Legal and finance jobs are among the most at risk from AI, while construction and trade jobs face minimal influence, studies suggest

12 comments
  1. This whole thing is a fascinating development. When different types of automation started displacing low skilled workers, everyone was just telling them to go and become programmers. Will we now see people telling all junior lawyer wannabes to go become carpenters?
    But yeah, to answer your question, Luxembourg is probably heading for a rude awakening and I am really hoping we have a government that will be able to navigate it. Societies have always adapted, there is no need to assume that some kind of an apocalypse is around the corner. But that a lot might need to change (including getting more if not carpenters then at least nurses and similar and fewer young lawyers), yeah, that might happen.

  2. The article doesn’t go into much detail, but as someone who worked at customer service I have a feeling that we will be just fine for a long while. Why? About 40% of my job was googling, 40% was opening up our site and copy pasting information that can be reached by 3 clicks, and 20% was actual problem solving. Much of the work was trying to figure out what the customer even wanted – sometimes because they were upset and rambling, and sometimes because they had poor language skills, lots of typos, etc.
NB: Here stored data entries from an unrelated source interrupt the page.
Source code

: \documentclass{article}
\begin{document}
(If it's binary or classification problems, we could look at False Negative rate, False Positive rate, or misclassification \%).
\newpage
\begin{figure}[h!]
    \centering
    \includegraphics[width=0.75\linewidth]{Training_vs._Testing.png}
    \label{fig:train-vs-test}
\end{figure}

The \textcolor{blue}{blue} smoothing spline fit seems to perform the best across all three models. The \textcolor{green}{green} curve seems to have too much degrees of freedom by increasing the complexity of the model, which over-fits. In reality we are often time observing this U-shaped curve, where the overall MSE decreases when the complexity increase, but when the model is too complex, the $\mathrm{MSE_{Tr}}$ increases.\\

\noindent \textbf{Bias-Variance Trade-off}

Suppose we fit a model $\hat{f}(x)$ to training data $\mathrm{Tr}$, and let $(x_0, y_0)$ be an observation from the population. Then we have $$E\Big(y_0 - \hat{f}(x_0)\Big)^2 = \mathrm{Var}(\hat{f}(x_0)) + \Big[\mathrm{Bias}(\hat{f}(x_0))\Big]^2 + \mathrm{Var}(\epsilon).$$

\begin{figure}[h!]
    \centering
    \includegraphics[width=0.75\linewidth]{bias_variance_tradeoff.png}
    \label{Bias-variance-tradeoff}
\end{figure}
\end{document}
    Currently I am working in finance (more tech related part) and I can tell that a lot of people in serious positions have near zero Excel or technical knowledge.

    I believe that it will be a great tool to assist those who already have some problem solving skills because many people don’t even know what questions to ask exactly about something, or in other words what prompts to use for an AI. Here on reddit and for generally tech savvy people (the majority of those who use the Internet for other than watching videos/social media/reading news) it is almost impossible to imagine how high percent of the population have near zero technical skills.

    Another thing I would point out is that the world of finance is using automated methods for a long while now. This will probably improve those methods but I wouldn’t go as far that AI will completely overtake everything finance related. Among many reasons the most simple one is that most people will never trust an automated system to fully control their finances.

  3. Its not a bad choice to be in finance. Currently in finance we still do a ridiculous amount of manual monkey work and if we could at least reduce it a bit, Id be super happy actually.

    This news of accounting being done is not news. Its “news” all since 2008 actually and the last crisis

    Also I can send you articles from that time that auditors will also not exist anymore.

    All in all, accounting, finance and legal jobs will DEFINITELY change with or without AI, but AI will not eat our jobs in our lifetime.

    This current climate reminds me also of the Economist announcing that within a few years truck drivers will also not exist anymore and that companies such as Nikola ( electric trucks basically, drived by AI of course) will dominate the market in a few years.

    Nikola today is complete garbage. We are not even a step closer to autonomous driving. People still drink, drive and die. Absolutely nothing changed and nothing will change even there. Unfortunately.

  4. People tend to forget that financial markets are favourably volataile due to human behaviour. If every investment firm has a super trading AI, the market will be in perfect equilibrium, stagnent and nobody can make money out of it…

    There is a need for uncertainty to gain money or to have good entertainment in life. We live and work for entertainment purposes! There is a reason that academics and researchers are badly paid, because they do not contribute a lot for entertainment.

  5. Jobs won’t disappear completely. Just as with mining, factories, harbours, etc., AI will increase productivity per worker and reduce the number of required workers. Given that legal and finance have a reputation for making people work long hours, that might be a good thing.

  6. Without a doubt.
    Anything from reading reports, analysing and transferring data will be replaceable, and won’t even need AI, just good old text processing capabilities. Repetitive tasks will always be prone to automation.

    But AI models are far from perfect and especially in the legal profession and contracts in which capitalizing or not a letter has 2 different meanings, means that the talk is also a bit overblown.

    I think it will help increase price and quality transparency especially in law firms though where you would basically pay 400/h for some junior lawyer to be trained on your file.

    Jobs that offer high-value advice will remain unaffected.

    Ultimately though it will make investing more affordable for everyone which is a good thing.